Dataset extract:
BEGIN

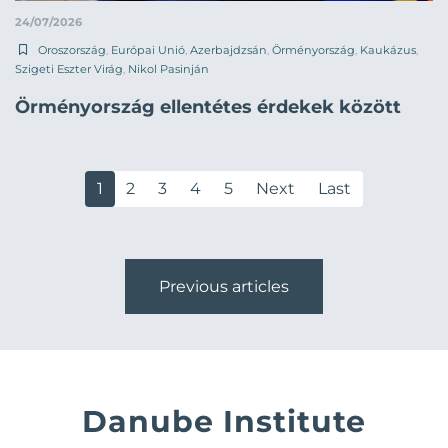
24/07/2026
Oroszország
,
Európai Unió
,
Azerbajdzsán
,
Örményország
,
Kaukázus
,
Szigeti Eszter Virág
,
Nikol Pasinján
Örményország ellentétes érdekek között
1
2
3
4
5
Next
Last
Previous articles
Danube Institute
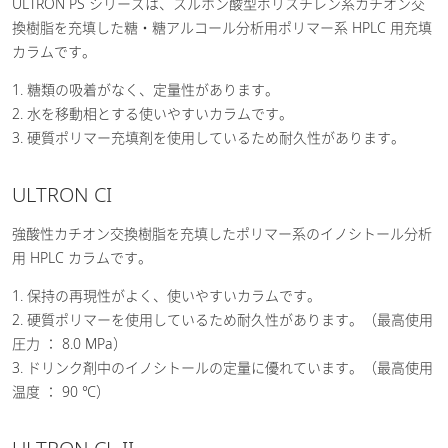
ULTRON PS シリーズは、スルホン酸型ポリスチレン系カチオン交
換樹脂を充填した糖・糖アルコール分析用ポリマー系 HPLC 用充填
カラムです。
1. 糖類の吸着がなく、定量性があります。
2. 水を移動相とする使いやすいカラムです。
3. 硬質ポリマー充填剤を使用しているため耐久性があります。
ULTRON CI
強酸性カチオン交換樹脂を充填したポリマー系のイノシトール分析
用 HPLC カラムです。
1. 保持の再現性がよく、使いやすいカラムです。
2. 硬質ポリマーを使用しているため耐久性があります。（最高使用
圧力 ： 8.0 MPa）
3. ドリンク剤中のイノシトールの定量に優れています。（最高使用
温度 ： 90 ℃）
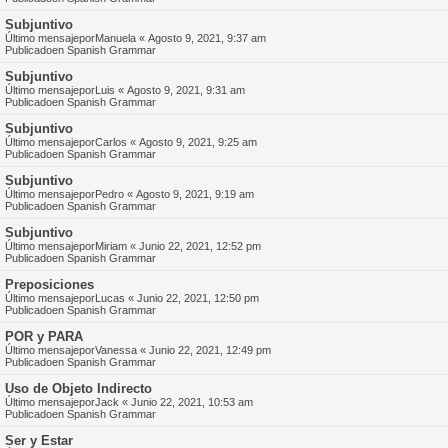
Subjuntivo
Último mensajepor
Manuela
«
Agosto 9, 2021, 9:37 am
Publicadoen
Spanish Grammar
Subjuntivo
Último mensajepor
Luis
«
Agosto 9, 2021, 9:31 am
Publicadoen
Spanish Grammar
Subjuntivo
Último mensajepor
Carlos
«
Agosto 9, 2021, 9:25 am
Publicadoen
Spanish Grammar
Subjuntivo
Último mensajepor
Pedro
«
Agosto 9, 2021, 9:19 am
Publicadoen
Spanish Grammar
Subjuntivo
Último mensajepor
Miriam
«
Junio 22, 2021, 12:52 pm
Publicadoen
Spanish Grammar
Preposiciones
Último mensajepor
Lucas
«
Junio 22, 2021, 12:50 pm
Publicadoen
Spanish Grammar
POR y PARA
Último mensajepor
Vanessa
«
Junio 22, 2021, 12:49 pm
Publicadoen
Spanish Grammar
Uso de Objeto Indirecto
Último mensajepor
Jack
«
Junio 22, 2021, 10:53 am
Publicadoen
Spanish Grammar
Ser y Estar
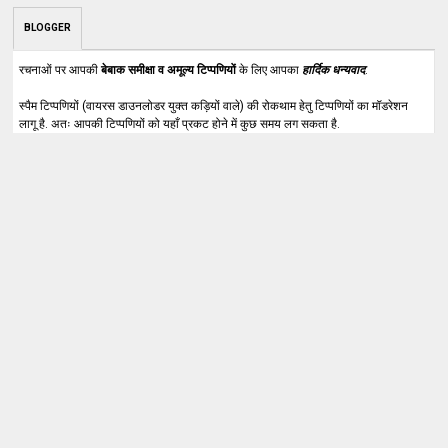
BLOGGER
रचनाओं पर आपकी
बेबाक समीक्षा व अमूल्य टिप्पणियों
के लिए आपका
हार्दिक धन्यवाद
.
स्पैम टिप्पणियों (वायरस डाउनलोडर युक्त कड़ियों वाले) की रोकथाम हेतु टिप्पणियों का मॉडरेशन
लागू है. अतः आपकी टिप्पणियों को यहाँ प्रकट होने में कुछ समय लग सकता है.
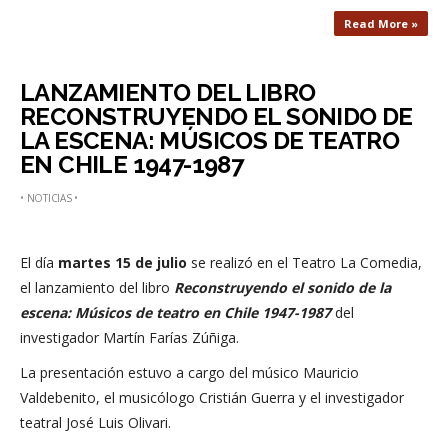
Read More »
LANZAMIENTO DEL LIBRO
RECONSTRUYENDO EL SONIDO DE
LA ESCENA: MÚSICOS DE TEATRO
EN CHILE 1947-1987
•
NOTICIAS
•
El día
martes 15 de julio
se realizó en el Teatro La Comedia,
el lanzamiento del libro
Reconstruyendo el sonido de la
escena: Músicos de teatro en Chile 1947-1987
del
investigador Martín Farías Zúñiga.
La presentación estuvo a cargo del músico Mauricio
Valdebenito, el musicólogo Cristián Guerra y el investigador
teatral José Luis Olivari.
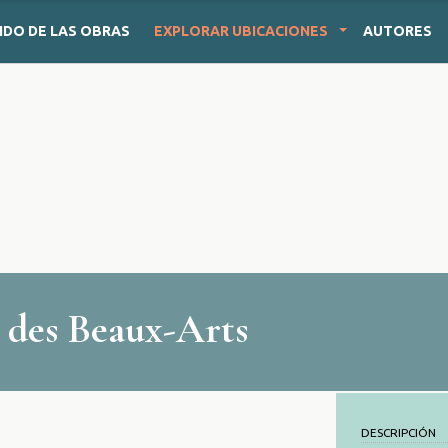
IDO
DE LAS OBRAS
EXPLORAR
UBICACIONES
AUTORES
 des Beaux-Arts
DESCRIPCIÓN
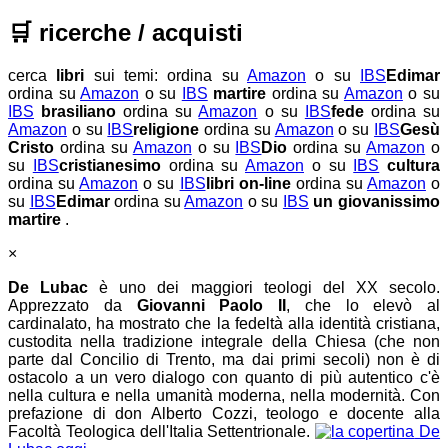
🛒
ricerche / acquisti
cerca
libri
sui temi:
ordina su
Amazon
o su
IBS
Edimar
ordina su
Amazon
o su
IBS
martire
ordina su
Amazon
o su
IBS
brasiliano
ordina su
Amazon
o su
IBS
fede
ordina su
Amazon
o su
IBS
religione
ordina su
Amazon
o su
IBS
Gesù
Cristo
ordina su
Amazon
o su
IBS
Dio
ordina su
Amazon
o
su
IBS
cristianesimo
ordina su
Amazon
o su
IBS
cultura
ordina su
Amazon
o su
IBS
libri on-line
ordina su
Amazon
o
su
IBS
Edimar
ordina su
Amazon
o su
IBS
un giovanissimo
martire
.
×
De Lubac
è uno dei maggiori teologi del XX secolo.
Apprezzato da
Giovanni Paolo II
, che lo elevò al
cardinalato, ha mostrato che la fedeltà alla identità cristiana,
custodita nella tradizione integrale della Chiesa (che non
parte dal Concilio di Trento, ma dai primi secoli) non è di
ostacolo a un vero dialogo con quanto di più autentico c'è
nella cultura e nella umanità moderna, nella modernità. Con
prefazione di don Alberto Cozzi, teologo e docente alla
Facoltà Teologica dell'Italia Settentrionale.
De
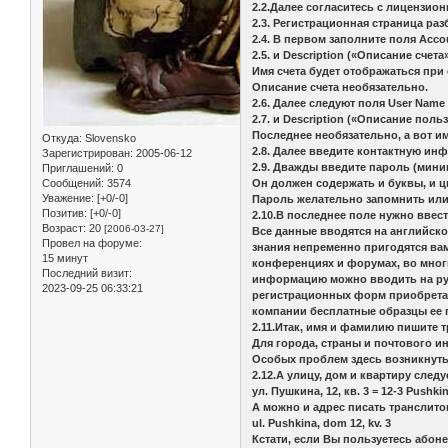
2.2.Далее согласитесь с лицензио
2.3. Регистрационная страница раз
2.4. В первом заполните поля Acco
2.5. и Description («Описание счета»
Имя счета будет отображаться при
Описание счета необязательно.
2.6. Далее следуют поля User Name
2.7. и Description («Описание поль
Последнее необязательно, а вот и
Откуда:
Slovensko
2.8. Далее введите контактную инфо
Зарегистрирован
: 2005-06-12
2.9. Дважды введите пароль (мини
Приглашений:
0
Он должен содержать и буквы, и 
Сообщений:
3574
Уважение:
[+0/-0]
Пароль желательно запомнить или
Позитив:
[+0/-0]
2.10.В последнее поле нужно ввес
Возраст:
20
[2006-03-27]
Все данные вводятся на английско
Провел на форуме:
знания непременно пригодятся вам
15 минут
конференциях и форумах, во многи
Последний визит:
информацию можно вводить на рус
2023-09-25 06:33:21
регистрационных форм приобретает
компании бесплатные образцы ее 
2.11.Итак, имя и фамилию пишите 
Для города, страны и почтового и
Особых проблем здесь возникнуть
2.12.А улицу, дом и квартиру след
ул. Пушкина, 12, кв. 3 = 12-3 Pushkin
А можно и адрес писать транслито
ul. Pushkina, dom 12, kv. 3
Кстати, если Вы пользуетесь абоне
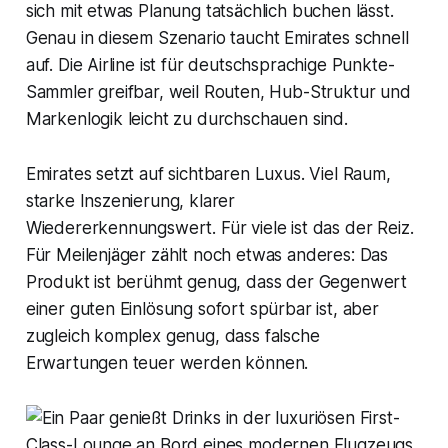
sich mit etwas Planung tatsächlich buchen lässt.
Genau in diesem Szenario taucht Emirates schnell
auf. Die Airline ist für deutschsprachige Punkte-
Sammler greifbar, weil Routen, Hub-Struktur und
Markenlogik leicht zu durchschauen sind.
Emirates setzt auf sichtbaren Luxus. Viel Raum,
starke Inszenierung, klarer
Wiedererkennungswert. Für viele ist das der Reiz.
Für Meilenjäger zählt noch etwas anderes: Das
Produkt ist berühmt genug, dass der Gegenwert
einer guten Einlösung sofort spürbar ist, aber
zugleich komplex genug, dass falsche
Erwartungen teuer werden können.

END

What is needed: Pictures are not part of the copy. Please reproduce the material word for word.

Solution for this exercise:
24/07/2026
Oroszország
,
Európai Unió
,
Azerbajdzsán
,
Örményország
,
Kaukázus
,
Szigeti Eszter Virág
,
Nikol Pasinján
Örményország ellentétes érdekek között
1
2
3
4
5
Next
Last
Previous articles
Danube Institute
ULTRON PS シリーズは、スルホン酸型ポリスチレン系カチオン交
換樹脂を充填した糖・糖アルコール分析用ポリマー系 HPLC 用充填
カラムです。
1. 糖類の吸着がなく、定量性があります。
2. 水を移動相とする使いやすいカラムです。
3. 硬質ポリマー充填剤を使用しているため耐久性があります。
ULTRON CI
強酸性カチオン交換樹脂を充填したポリマー系のイノシトール分析
用 HPLC カラムです。
1. 保持の再現性がよく、使いやすいカラムです。
2. 硬質ポリマーを使用しているため耐久性があります。（最高使用
圧力 ： 8.0 MPa）
3. ドリンク剤中のイノシトールの定量に優れています。（最高使用
温度 ： 90 ℃）
Subjuntivo
Último mensajepor
Manuela
«
Agosto 9, 2021, 9:37 am
Publicadoen
Spanish Grammar
Subjuntivo
Último mensajepor
Luis
«
Agosto 9, 2021, 9:31 am
Publicadoen
Spanish Grammar
Subjuntivo
Último mensajepor
Carlos
«
Agosto 9, 2021, 9:25 am
Publicadoen
Spanish Grammar
Subjuntivo
Último mensajepor
Pedro
«
Agosto 9, 2021, 9:19 am
Publicadoen
Spanish Grammar
Subjuntivo
Último mensajepor
Miriam
«
Junio 22, 2021, 12:52 pm
Publicadoen
Spanish Grammar
Preposiciones
Último mensajepor
Lucas
«
Junio 22, 2021, 12:50 pm
Publicadoen
Spanish Grammar
POR y PARA
Último mensajepor
Vanessa
«
Junio 22, 2021, 12:49 pm
Publicadoen
Spanish Grammar
Uso de Objeto Indirecto
Último mensajepor
Jack
«
Junio 22, 2021, 10:53 am
Publicadoen
Spanish Grammar
Ser y Estar
BLOGGER
रचनाओं पर आपकी
बेबाक समीक्षा व अमूल्य टिप्पणियों
के लिए आपका
हार्दिक धन्यवाद
.
स्पैम टिप्पणियों (वायरस डाउनलोडर युक्त कड़ियों वाले) की रोकथाम हेतु टिप्पणियों का मॉडरेशन
लागू है. अतः आपकी टिप्पणियों को यहाँ प्रकट होने में कुछ समय लग सकता है.
Read More »
LANZAMIENTO DEL LIBRO
RECONSTRUYENDO EL SONIDO DE
LA ESCENA: MÚSICOS DE TEATRO
EN CHILE 1947-1987
•
NOTICIAS
•
El día
martes 15 de julio
se realizó en el Teatro La Comedia,
el lanzamiento del libro
Reconstruyendo el sonido de la
escena: Músicos de teatro en Chile 1947-1987
del
investigador Martín Farías Zúñiga.
La presentación estuvo a cargo del músico Mauricio
Valdebenito, el musicólogo Cristián Guerra y el investigador
teatral José Luis Olivari.
IDO
DE LAS OBRAS
EXPLORAR
UBICACIONES
AUTORES
 des Beaux-Arts
DESCRIPCIÓN
🛒
ricerche / acquisti
cerca
libri
sui temi:
ordina su
Amazon
o su
IBS
Edimar
ordina su
Amazon
o su
IBS
martire
ordina su
Amazon
o su
IBS
brasiliano
ordina su
Amazon
o su
IBS
fede
ordina su
Amazon
o su
IBS
religione
ordina su
Amazon
o su
IBS
Gesù
Cristo
ordina su
Amazon
o su
IBS
Dio
ordina su
Amazon
o
su
IBS
cristianesimo
ordina su
Amazon
o su
IBS
cultura
ordina su
Amazon
o su
IBS
libri on-line
ordina su
Amazon
o
su
IBS
Edimar
ordina su
Amazon
o su
IBS
un giovanissimo
martire
.
×
De Lubac
è uno dei maggiori teologi del XX secolo.
Apprezzato da
Giovanni Paolo II
, che lo elevò al
cardinalato, ha mostrato che la fedeltà alla identità cristiana,
custodita nella tradizione integrale della Chiesa (che non
parte dal Concilio di Trento, ma dai primi secoli) non è di
ostacolo a un vero dialogo con quanto di più autentico c'è
nella cultura e nella umanità moderna, nella modernità. Con
prefazione di don Alberto Cozzi, teologo e docente alla
Facoltà Teologica dell'Italia Settentrionale.
De
2.2.Далее согласитесь с лицензио
2.3. Регистрационная страница раз
2.4. В первом заполните поля Acco
2.5. и Description («Описание счета»
Имя счета будет отображаться при
Описание счета необязательно.
2.6. Далее следуют поля User Name
2.7. и Description («Описание поль
Последнее необязательно, а вот и
Откуда:
Slovensko
2.8. Далее введите контактную инфо
Зарегистрирован
: 2005-06-12
2.9. Дважды введите пароль (мини
Приглашений:
0
Он должен содержать и буквы, и 
Сообщений:
3574
Уважение:
[+0/-0]
Пароль желательно запомнить или
Позитив:
[+0/-0]
2.10.В последнее поле нужно ввес
Возраст:
20
[2006-03-27]
Все данные вводятся на английско
Провел на форуме:
знания непременно пригодятся вам
15 минут
конференциях и форумах, во многи
Последний визит:
информацию можно вводить на рус
2023-09-25 06:33:21
регистрационных форм приобретает
компании бесплатные образцы ее 
2.11.Итак, имя и фамилию пишите 
Для города, страны и почтового и
Особых проблем здесь возникнуть
2.12.А улицу, дом и квартиру след
ул. Пушкина, 12, кв. 3 = 12-3 Pushkin
А можно и адрес писать транслито
ul. Pushkina, dom 12, kv. 3
Кстати, если Вы пользуетесь абоне
sich mit etwas Planung tatsächlich buchen lässt.
Genau in diesem Szenario taucht Emirates schnell
auf. Die Airline ist für deutschsprachige Punkte-
Sammler greifbar, weil Routen, Hub-Struktur und
Markenlogik leicht zu durchschauen sind.
Emirates setzt auf sichtbaren Luxus. Viel Raum,
starke Inszenierung, klarer
Wiedererkennungswert. Für viele ist das der Reiz.
Für Meilenjäger zählt noch etwas anderes: Das
Produkt ist berühmt genug, dass der Gegenwert
einer guten Einlösung sofort spürbar ist, aber
zugleich komplex genug, dass falsche
Erwartungen teuer werden können.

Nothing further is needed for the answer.